Senators pressed for more. “We’re buying far too few of them,” said Sen. Byron Dorgan, D-N.D. “If we have that capability, why would we not do everything to mobilize, to move as many of them into the field as is possible?
Additional orders cannot be placed until the disagreement over the war spending legislation is settled…[emphasis added]
Out on the dusty roads in Anbar province, Marines say the carriers have proved their worth.
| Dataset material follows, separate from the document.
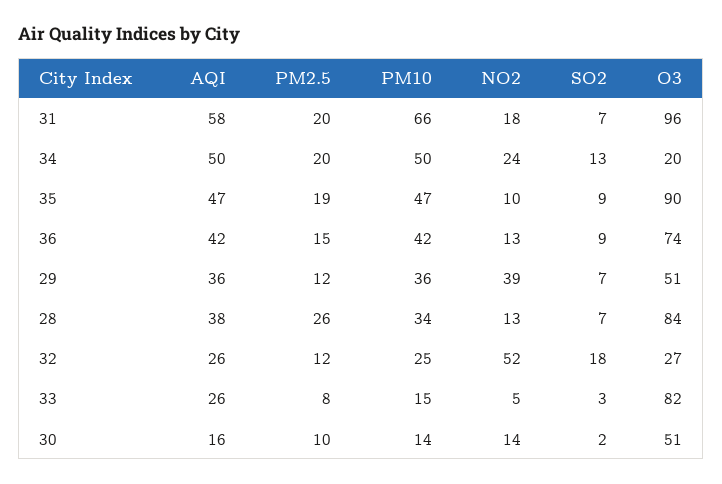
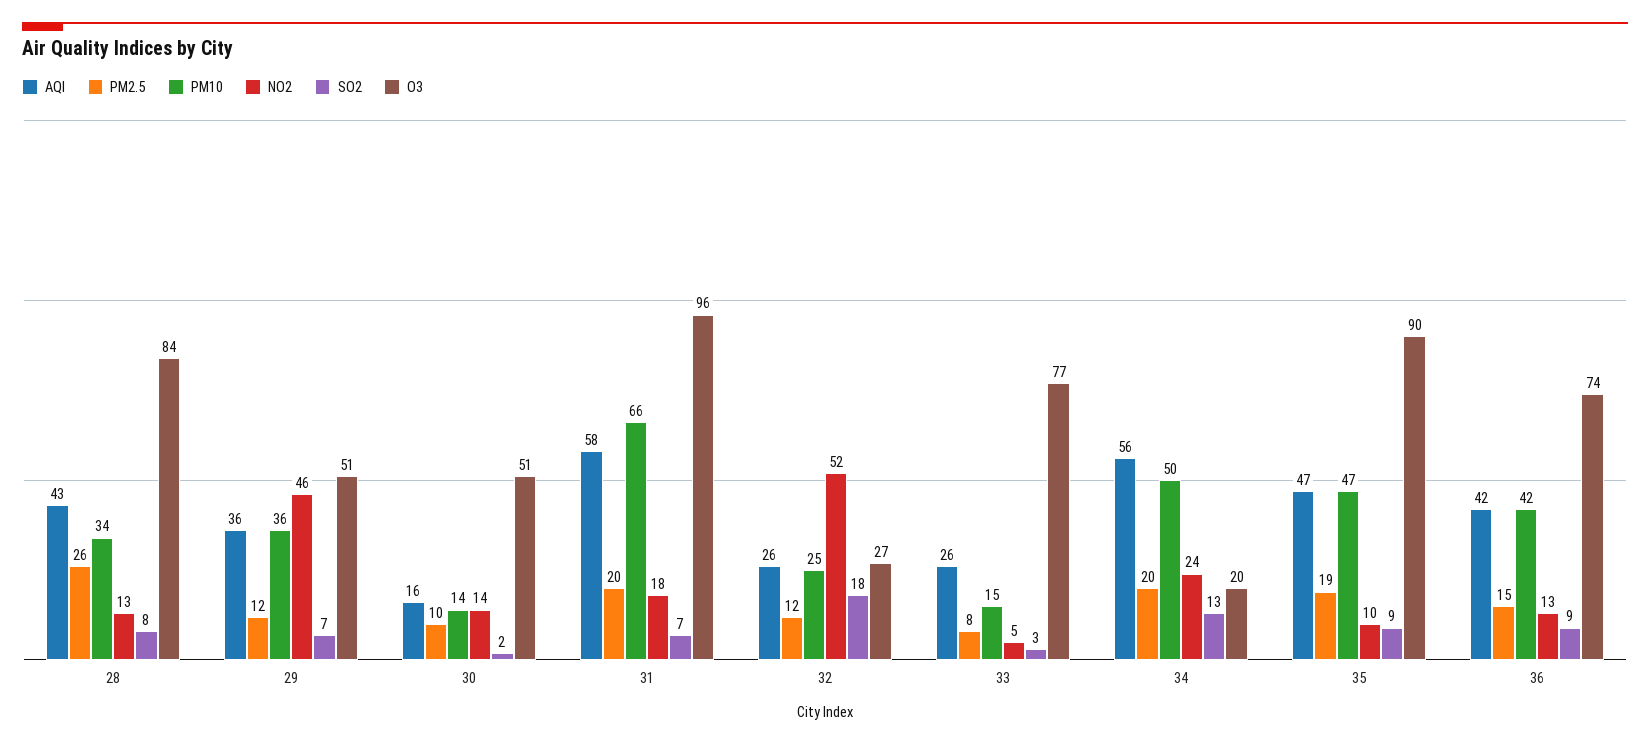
AQI, 34: 50 -> 56
NO2, 29: 39 -> 46
AQI, 28: 38 -> 43
SO2, 28: 7 -> 8
O3, 33: 82 -> 77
This month, Marine Staff Sgt. Tim Kessler said, Marines were riding in one and took a hit from a small roadside bomb. The blast blew a tire, and it took them more than 90 minutes to limp back to base, but no one was hurt. Days earlier, a carrier with six Marines was hit by two blasts; two Marines had broken bones, but they all survived.
“It’s an extremely survivable vehicle. I guarantee it saves lives,” said Kessler. Pointing to the scars on the side of the MRAP, he added that had they been riding in a Humvee or something else, “they would all be dead.”[emphasis added]
Note: these vehicles would be a big help (obviously), but should also not be considered some kind of magic bullet as they remain vulnerable to the Iranian imported (and/or facilitated) EFPs. It is also worth noting that Sen. Dorgan is a supporter of the surrender bill.
Ending on the positive:
1. A big facilitator in EFP importation and implementation has been nabbed.
2. The mastermind of the 7/7 London bombings was captured while trying to enter Iraq.